Québec affirme que des «mesures d’économie» sont imposées au réseau scolaire afin de s’assurer que les sommes annoncées dans le dernier budget provincial soient respectées. Les centres de services affirment toutefois qu’il s’agit bel et bien de «compressions». Qui dit vrai?

Selon le cabinet du ministre, Bernard Drainville, il ne s’agit pas de coupes puisque le budget global consacré à l’éducation augmente de 1,1 milliard $ cette année, comparé à l’année précédente.

Dans le réseau scolaire, on explique toutefois que les sommes octroyées sont inférieures à ce que les centres de services s’attendaient à recevoir en fonction des règles et paramètres fixés par le ministère de l’Éducation, basés notamment sur la hausse du nombre d’élèves, l'augmentation des salaires, l’inflation, etc.

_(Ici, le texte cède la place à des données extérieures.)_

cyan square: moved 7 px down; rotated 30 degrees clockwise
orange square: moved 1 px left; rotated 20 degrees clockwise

Dans les règles budgétaires, le ministère calcule combien l’organisation devrait recevoir, en fonction de plusieurs critères bien précis, ce qui permet d’établir le budget global par organisation pour chaque année scolaire.

Pour l’année 2025-2026, le ministère a toutefois ajouté une «mesure générale pour l’atteinte de l’équilibre budgétaire», qui se traduit par des sommes qui doivent être soustraites du budget global, comme c’était aussi le cas en 2024-2025.

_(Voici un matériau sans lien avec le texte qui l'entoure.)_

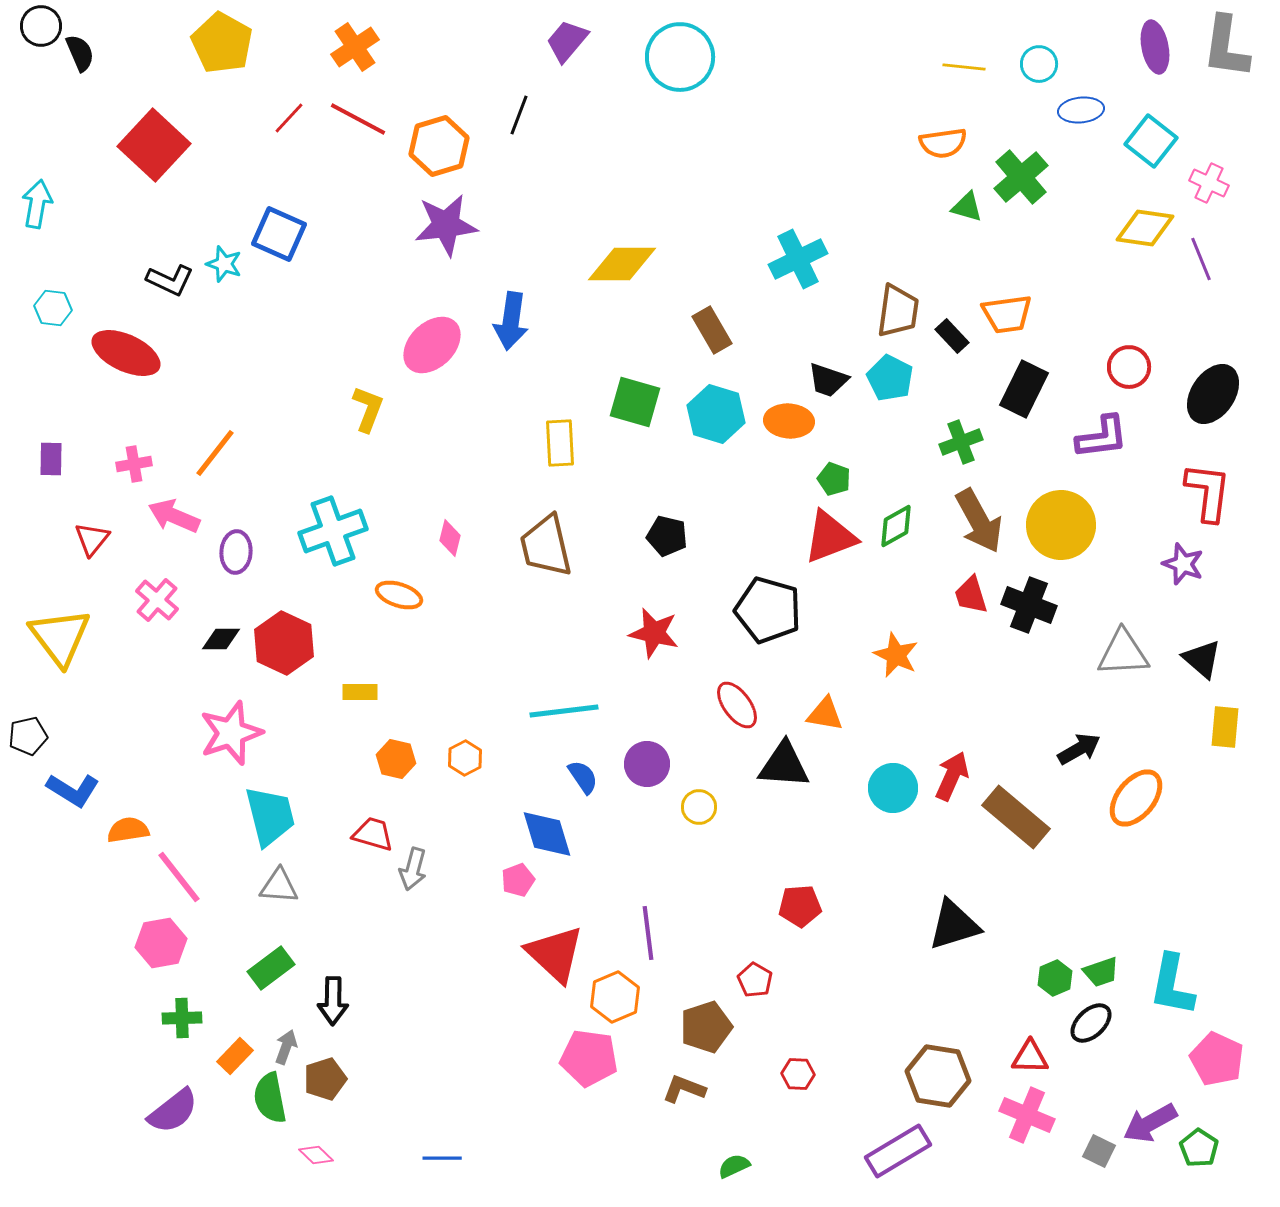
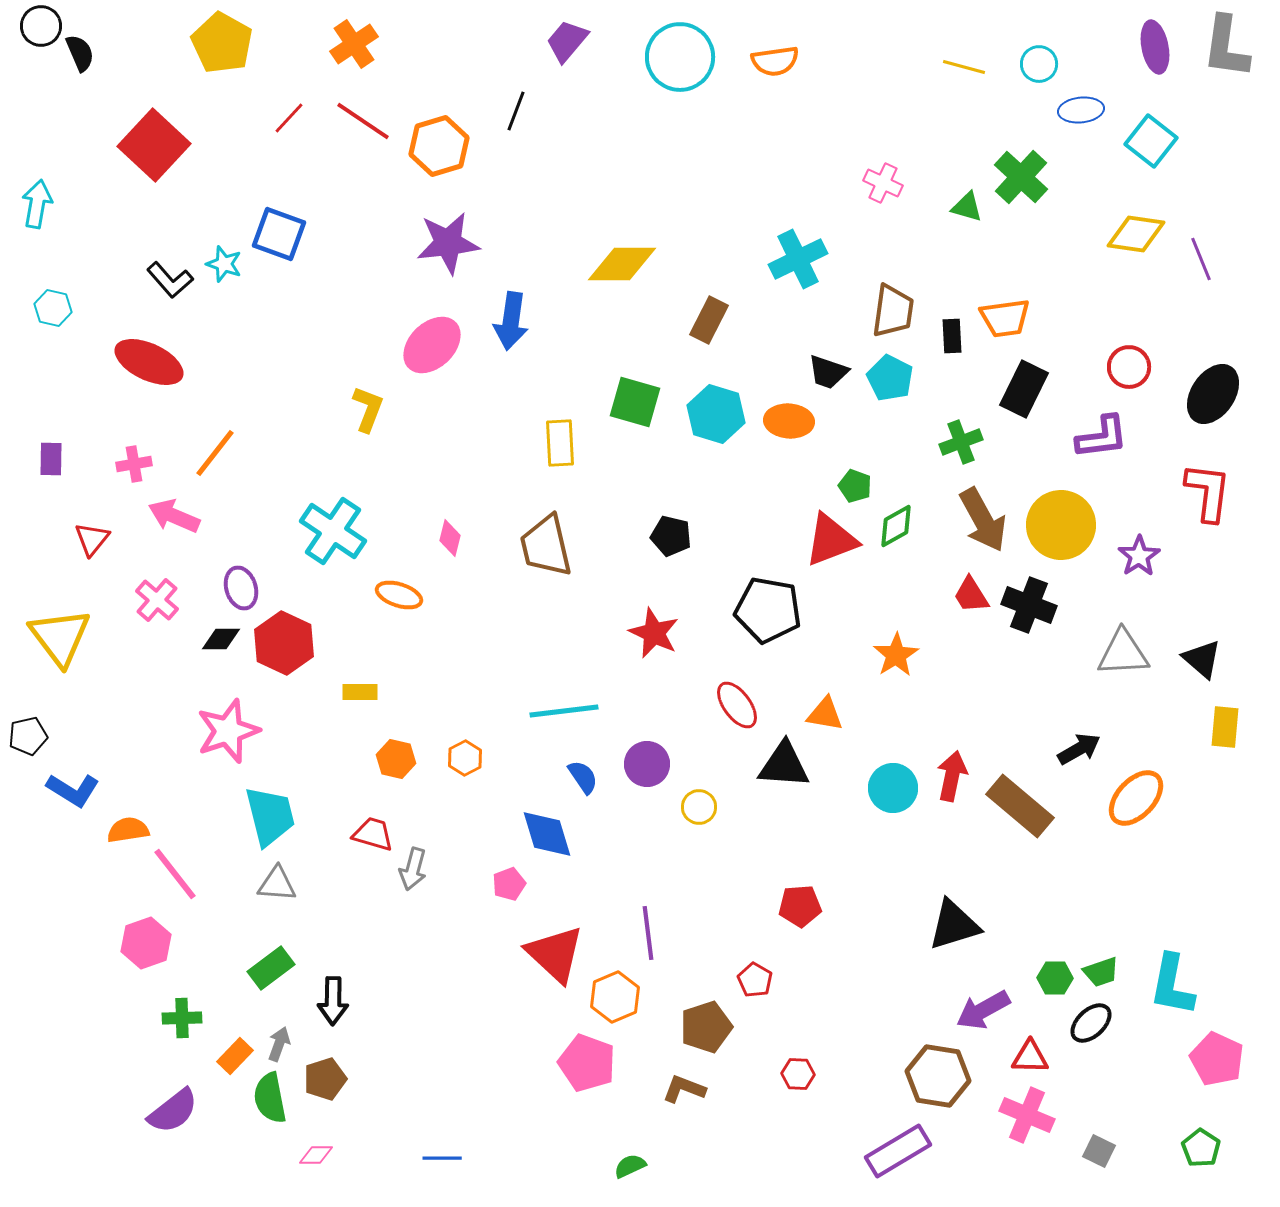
orange cross at (355, 47): moved 1 px left, 3 px up
yellow line at (964, 67): rotated 9 degrees clockwise
black line at (519, 115): moved 3 px left, 4 px up
red line at (358, 119): moved 5 px right, 2 px down; rotated 6 degrees clockwise
orange semicircle at (943, 143): moved 168 px left, 82 px up
green cross at (1021, 177): rotated 6 degrees counterclockwise
pink cross at (1209, 183): moved 326 px left
purple star at (446, 225): moved 2 px right, 18 px down
yellow diamond at (1145, 228): moved 9 px left, 6 px down
blue square at (279, 234): rotated 4 degrees counterclockwise
black L-shape at (170, 280): rotated 24 degrees clockwise
cyan hexagon at (53, 308): rotated 6 degrees clockwise
brown trapezoid at (898, 311): moved 5 px left
orange trapezoid at (1007, 314): moved 2 px left, 4 px down
brown rectangle at (712, 330): moved 3 px left, 10 px up; rotated 57 degrees clockwise
black rectangle at (952, 336): rotated 40 degrees clockwise
red ellipse at (126, 353): moved 23 px right, 9 px down
black trapezoid at (828, 380): moved 8 px up
green pentagon at (834, 479): moved 21 px right, 7 px down
brown arrow at (979, 521): moved 4 px right, 1 px up
cyan cross at (333, 531): rotated 36 degrees counterclockwise
black pentagon at (667, 536): moved 4 px right
red triangle at (830, 537): moved 1 px right, 3 px down
purple ellipse at (236, 552): moved 5 px right, 36 px down; rotated 21 degrees counterclockwise
purple star at (1183, 564): moved 44 px left, 8 px up; rotated 18 degrees clockwise
red trapezoid at (971, 595): rotated 15 degrees counterclockwise
black pentagon at (768, 610): rotated 6 degrees counterclockwise
red star at (654, 633): rotated 12 degrees clockwise
orange star at (896, 655): rotated 15 degrees clockwise
pink star at (231, 733): moved 3 px left, 2 px up
red arrow at (952, 776): rotated 12 degrees counterclockwise
orange ellipse at (1136, 798): rotated 4 degrees clockwise
brown rectangle at (1016, 817): moved 4 px right, 11 px up
pink line at (179, 877): moved 4 px left, 3 px up
pink pentagon at (518, 880): moved 9 px left, 4 px down
gray triangle at (279, 886): moved 2 px left, 2 px up
pink hexagon at (161, 943): moved 15 px left; rotated 9 degrees counterclockwise
green hexagon at (1055, 978): rotated 24 degrees clockwise
gray arrow at (286, 1047): moved 7 px left, 3 px up
pink pentagon at (589, 1058): moved 2 px left, 5 px down; rotated 12 degrees clockwise
purple arrow at (1150, 1123): moved 167 px left, 113 px up
green pentagon at (1199, 1148): moved 2 px right
pink diamond at (316, 1155): rotated 44 degrees counterclockwise
green semicircle at (734, 1166): moved 104 px left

Dans le réseau scolaire, on considère qu’il s’agit d’une réduction des sommes par rapport à ce qui est nécessaire pour couvrir tous les coûts, ce qui fait dire à plusieurs que Québec «joue sur les mots» en affirmant qu’il n’y a pas de compressions en éducation.

En chiffre absolu, les mesures imposées pour l’atteinte de l’équilibre budgétaire pour l’année 2025-2026 sont même supérieures à celles imposées par le précédent gouvernement libéral pour la période de 2011 à 2016, indique-t-on dans le réseau scolaire.

À ces mesures s’ajoute pour la prochaine année la cible de nombre de postes à ne pas dépasser, qui avait été transmise au réseau scolaire en avril. Le nombre de postes ne devra pas dépasser une hausse de 1,7 % en 2025-2026, soit une augmentation moins grande que celle de 5% en moyenne pour les années précédentes.

«Évidemment, une croissance plus modeste exige des choix, on est conscient que c’est une période de transition, mais nous avons pleinement confiance en nos équipes-écoles pour préserver les services directs aux élèves», affirme le cabinet du ministre.